Here's sample output:

>perl -e "print sort {(split '/', $a)[-1] <=> (split '/', $b)[-1]} " files.txt
/a/e/f/g/h/01-do-this-first
/a/b/c/10-foo
/a/b/c/20-bar
/a/d/30-bob
/a/b/c/50-baz
/a/e/f/g/h/99-local

Answer 6

Replace the last delimiter on the line with another delimiter that does not otherwise appear in the list, sort on the second field using that other delimiter as the sort(1) delimiter, and then revert the delimiter change.

delim=/
new_delim=" "
cat $list \
| sed "s|\(.*\)$delim|\1$new_delim|" \
| sort -t"$new_delim" -k 2,2 \
| sed "s|$new_delim|$delim|"

The problem is knowing what delimiter to use that does not appear in the list. You can make multiple passes over the list and then grep for a succession of potential delimiters, but it's all rather nasty - particularly when the concept of "sort on the last field of a line" is so simply expressed, yet the solution is not.

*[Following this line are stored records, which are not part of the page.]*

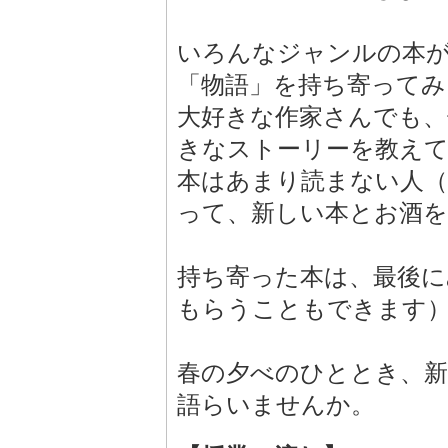
いろんなジャンルの本
「物語」を持ち寄ってみ
大好きな作家さんでも、
きなストーリーを教え
本はあまり読まない人（
って、新しい本とお酒
持ち寄った本は、最後に
もらうこともできます
春の夕べのひととき、新
語らいませんか。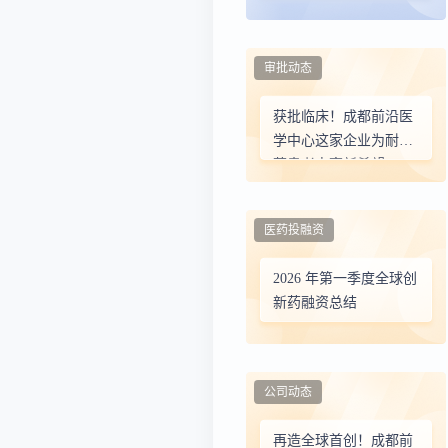
公司完成重磅融资
审批动态
获批临床！成都前沿医
学中心这家企业为耐药
菌患者点亮新希望
医药投融资
2026 年第一季度全球创
新药融资总结
公司动态
再造全球首创！成都前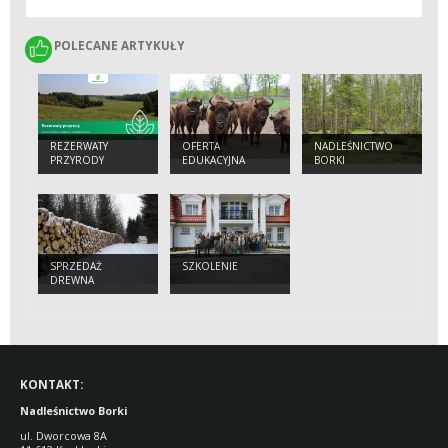
POLECANE ARTYKUŁY
POLECANE ARTYKUŁY
REZERWATY
OFERTA
NADLEŚNICTWO
PRZYRODY
EDUKACYJNA
BORKI
SPRZEDAŻ
SZKOLENIE
DREWNA
KONTAKT:
Nadleśnictwo Borki
ul. Dworcowa 8A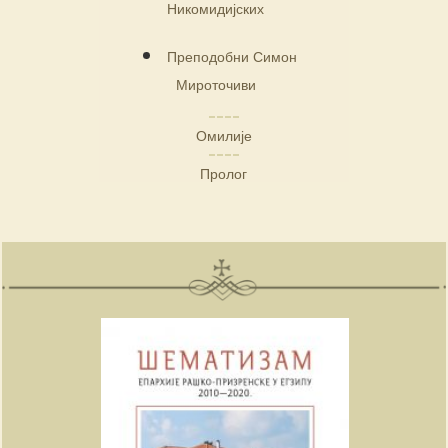
Никомидијских
Преподобни Симон
Мироточиви
Омилије
Пролог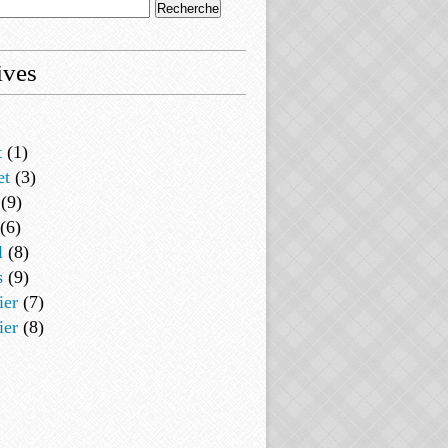
ives
t
(1)
et
(3)
(9)
(6)
l
(8)
s
(9)
ier
(7)
ier
(8)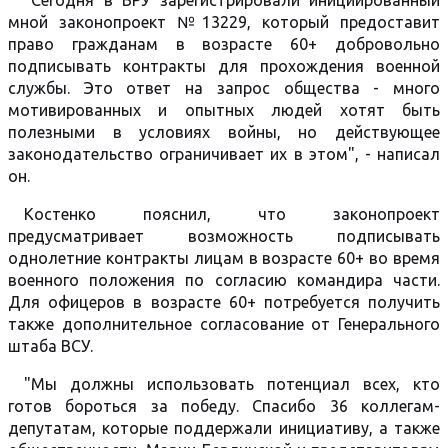
"Сегодня в ВРУ зарегистрировали инициированный
мной законопроект №13229, который предоставит
право гражданам в возрасте 60+ добровольно
подписывать контракты для прохождения военной
службы. Это ответ на запрос общества - много
мотивированных и опытных людей хотят быть
полезными в условиях войны, но действующее
законодательство ограничивает их в этом", - написал
он.
Костенко пояснил, что законопроект
предусматривает возможность подписывать
однолетние контракты лицам в возрасте 60+ во время
военного положения по согласию командира части.
Для офицеров в возрасте 60+ потребуется получить
также дополнительное согласование от Генерального
штаба ВСУ.
"Мы должны использовать потенциал всех, кто
готов бороться за победу. Спасибо 36 коллегам-
депутатам, которые поддержали инициативу, а также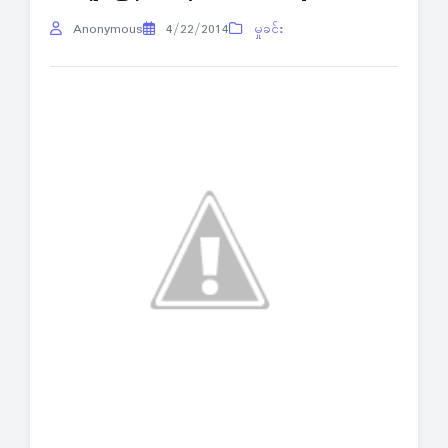
Anonymous
4/22/2014
မှုခင်း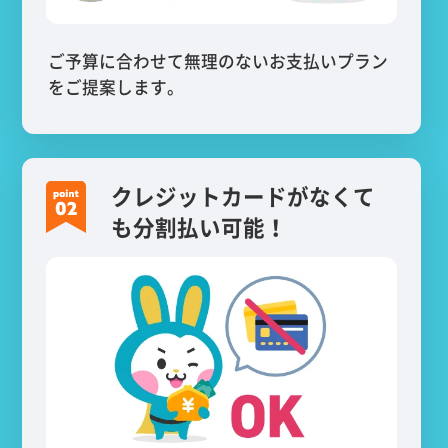
ご予算に合わせて無理のないお支払いプラン
をご提案します。
クレジットカードがなくて
も分割払い可能！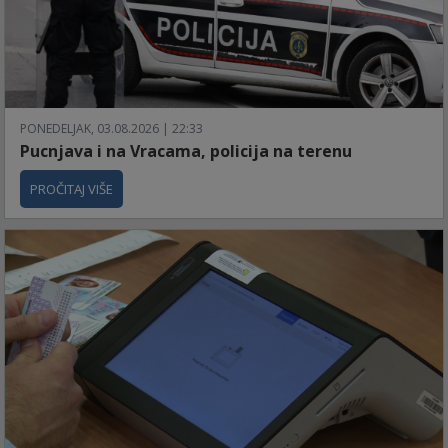
PONEDELJAK, 03.08.2026 | 22:33
Pucnjava i na Vracama, policija na terenu
PROČITAJ VIŠE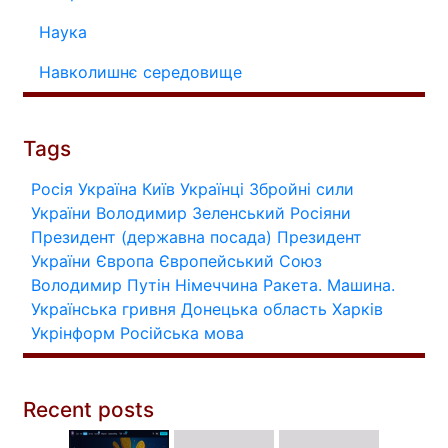
Наука
Навколишнє середовище
Tags
Росія
Україна
Київ
Українці
Збройні сили
України
Володимир Зеленський
Росіяни
Президент (державна посада)
Президент
України
Європа
Європейський Союз
Володимир Путін
Німеччина
Ракета.
Машина.
Українська гривня
Донецька область
Харків
Укрінформ
Російська мова
Recent posts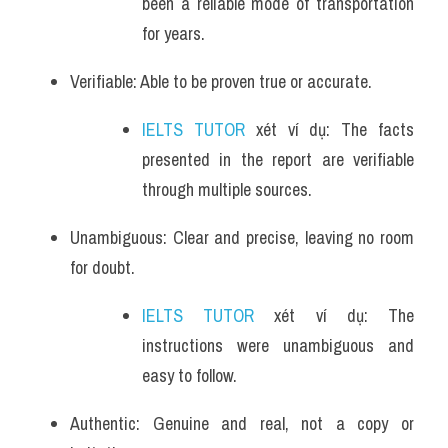
been a reliable mode of transportation 
for years.
Verifiable: Able to be proven true or accurate. 
IELTS TUTOR
 xét ví dụ: The facts 
presented in the report are verifiable 
through multiple sources.
Unambiguous: Clear and precise, leaving no room 
for doubt. 
IELTS TUTOR
 xét ví dụ: The 
instructions were unambiguous and 
easy to follow.
Authentic: Genuine and real, not a copy or 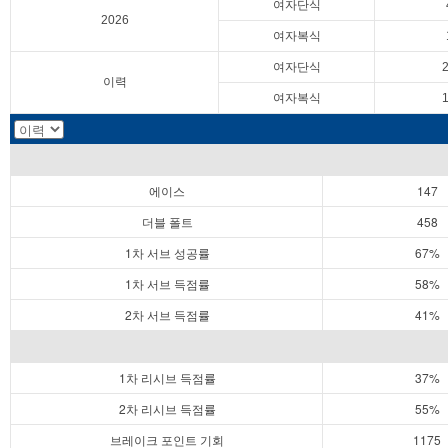
여자단식
2026
여자복식
여자단식
이력
여자복식
에이스
147
더블 폴트
458
1차 서브 성공률
67%
1차 서브 득점률
58%
2차 서브 득점률
41%
1차 리시브 득점률
37%
2차 리시브 득점률
55%
브레이크 포인트 기회
1175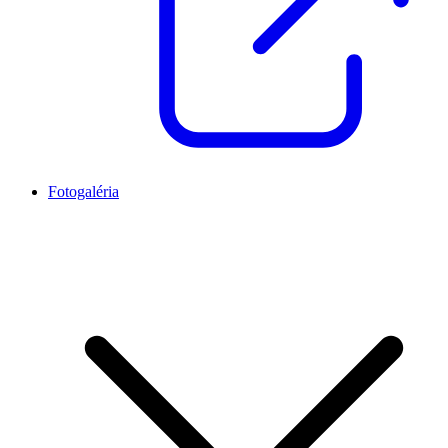
Fotogaléria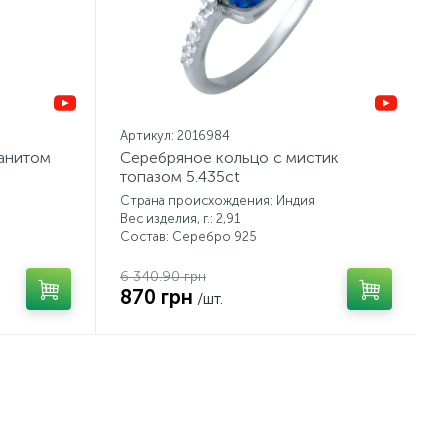
Артикул: 2016984
танитом
Серебряное кольцо с мистик
топазом 5.435ct
Страна происхождения: Индия
Вес изделия, г.: 2,91
Состав: Серебро 925
6 340.90 грн
870 грн
/шт.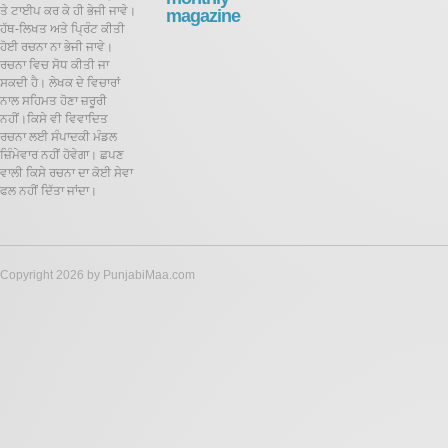
ਤੇ ਟਾਈਪ ਕਰ ਕੇ ਹੀ ਭੇਜੀ ਜਾਵੇ।
magazine
ਹੱਥ-ਲਿਖਤ ਅਤੇ ਪ੍ਰਿੰਟ ਕੀਤੀ
ਹੋਈ ਰਚਨਾ ਨਾ ਭੇਜੀ ਜਾਵੇ।
ਰਚਨਾ ਵਿਚ ਸੋਧ ਕੀਤੀ ਜਾ
ਸਕਦੀ ਹੈ।
ਲੇਖਕ ਦੇ ਵਿਚਾਰਾਂ
ਨਾਲ ਸਹਿਮਤ ਹੋਣਾ ਜ਼ਰੂਰੀ
ਨਹੀਂ।ਕਿਸੇ ਵੀ ਵਿਵਾਦਿਤ
ਰਚਨਾ ਲਈ ਸੰਪਾਦਕੀ ਮੰਡਲ
ਜ਼ਿੰਮੇਵਾਰ ਨਹੀਂ ਹੋਵੇਗਾ। ਛਪਣ
ਵਾਲੀ ਕਿਸੇ ਰਚਨਾ ਦਾ ਕੋਈ ਸੇਵਾ
ਫਲ ਨਹੀਂ ਦਿੱਤਾ ਜਾਂਦਾ।
Copyright 2026 by PunjabiMaa.com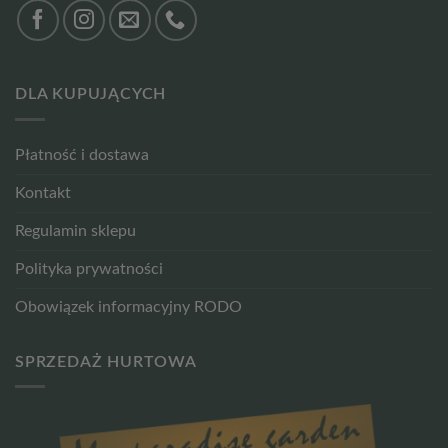
DLA KUPUJĄCYCH
Płatność i dostawa
Kontakt
Regulamin sklepu
Polityka prywatności
Obowiązek informacyjny RODO
SPRZEDAŻ HURTOWA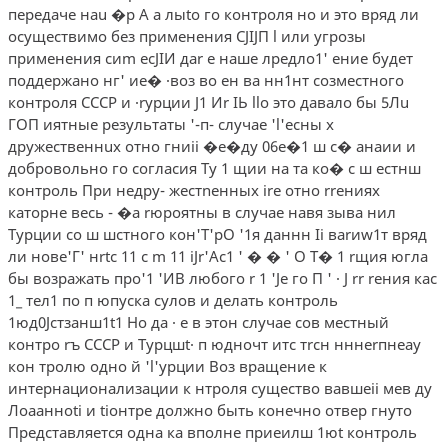
передаче наu �р А а лыtо­ го контроля но и это вряд ли
осуществимо без применения CJIJП l или угрозы
применения сиm ecJIИ даr е наше лредло1' ение будет
поддержано нг' ие� ·воз во ен ва нн1нт созместного
контроля СССР и ·rурции J1 Иr IЬ llo это давало бы 5Лu
ГОП иятные результаты '-п- случае 'l'есны х
дружественнuх отно гниii �е�ду 06е�1 ш с� анаии и
добровольно­ го согласия Ту 1 щии на та ко� с ш естнш
контроль При недру- жестnенных ire отно rrениях
каторне весь - �а rюроятны в случае навя зыва нил
Турции со ш шстного кон'Т'рО '1я даннн Ii ваrиw1т вряд
ли нове'Г' нrtc 11 c m 11 iJr'Ac1 ' � � ' О Т� 1 rщия югла
бы возражать про'1 'ИВ любого r 1 'Je го П ' · J rr rения кас
1_ тел1 по п юпуска сулов и делать контроль
1юд0Jстзанш1t1 Но да · е в этон случае сов­ местный
контро rъ СССР и Турцшt· п юдночт итс тrсн нннеrпнеау
кон­ тролю одно й 'l'урции Воз вращение к
интернационализации к нтроля существо­ вавшеii мев ду
Лоаанноti и tiонтре должно быть конечно отвер­ гнуто
Представляется одна ка вполне приеилш 1юt контроль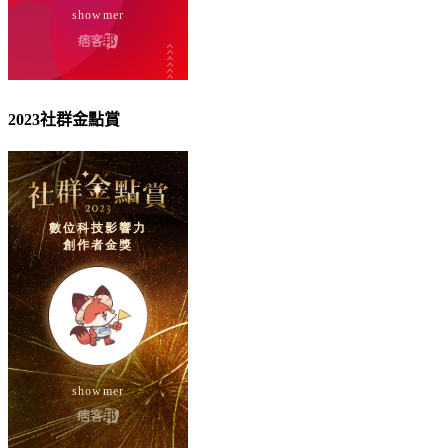
2023社群金點賞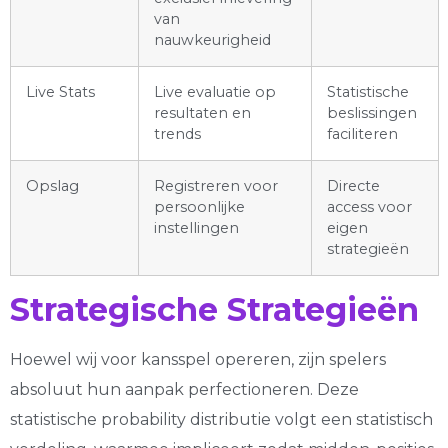
van
nauwkeurigheid
Live Stats
Live evaluatie op
Statistische
resultaten en
beslissingen
trends
faciliteren
Opslag
Registreren voor
Directe
persoonlijke
access voor
instellingen
eigen
strategieën
Strategische Strategieën
Hoewel wij voor kansspel opereren, zijn spelers
absoluut hun aanpak perfectioneren. Deze
statistische probability distributie volgt een statistisch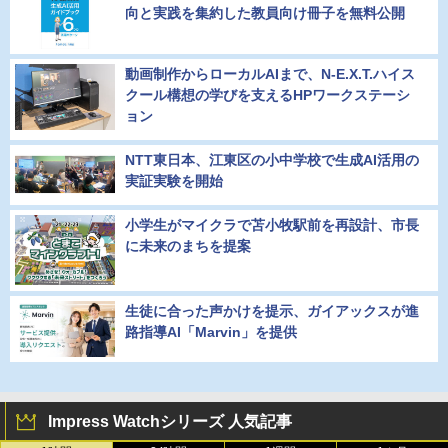
向と実践を集約した教員向け冊子を無料公開
動画制作からローカルAIまで、N-E.X.T.ハイス
クール構想の学びを支えるHPワークステーシ
ョン
NTT東日本、江東区の小中学校で生成AI活用の
実証実験を開始
小学生がマイクラで苫小牧駅前を再設計、市長
に未来のまちを提案
生徒に合った声かけを提示、ガイアックスが進
路指導AI「Marvin」を提供
Impress Watchシリーズ 人気記事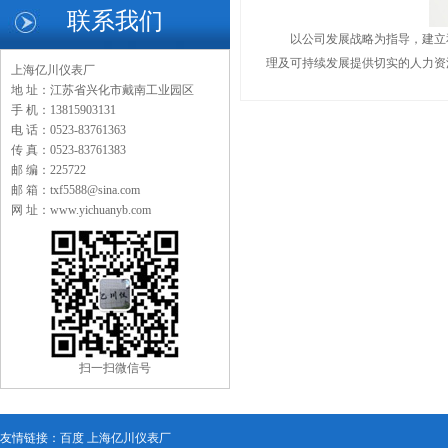
联系我们
以公司发展战略为指导，建立和
理及可持续发展提供切实的人力资
上海亿川仪表厂
地 址：江苏省兴化市戴南工业园区
手 机：13815903131
电 话：0523-83761363
传 真：0523-83761383
邮 编：225722
邮 箱：txf5588@sina.com
网 址：www.yichuanyb.com
扫一扫微信号
友情链接：
百度
上海亿川仪表厂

Edit: One safe delimiter to use for $new_delim is NUL since that cannot appear in filenames, but I don't know how to put a NUL character into a bourne/POSIX shell script (not bash) and whether sort and sed will properly handle it.

Answer 7

#!/usr/bin/ruby

f = ARGF.read
lines = f.lines

broken = lines.map {|l| l.split(/:/) }

sorted = broken.sort {|a, b|
    a[-1] <=> b[-1]
}

fixed = sorted.map {|s| s.join(":") }

puts fixed

If all the answers involve perl or awk, might as well solve the whole thing in the scripting language. (Incidentally, I tried in Perl first and quickly remembered that I dislike Perl's lists-of-lists. I'd love to see a Perl guru's version.)

Answer 8

something like this

awk '{print $NF"|"$0}' file | sort -t"|" -k1 | awk -F"|" '{print $NF }'

Answer 9

I think the only solution would be to use awk:

1. Put the last field to the front using awk.
2. Sort lines.
3. Put the first field to the end again.

Answer 10

A one-liner in perl for reversing the order of the fields in a line:

perl -lne 'print join " ", reverse split / /'

You could use it once, pipe the output to sort, then pipe it back and you'd achieve what you want. You can change / / to / +/ so it squeezes spaces. And you're of course free to use whatever regular expression you want to split the lines.

Answer 11

sort allows you to specify the delimiter with the -t option, if I remember it well. To compute the last field, you can do something like counting the number of delimiters in a line and sum one. For instance something like this (assuming the ":" delimiter):

d=`head -1 FILE | tr -cd :  | wc -c`
d=`expr $d + 1`

($d now contains the last field index).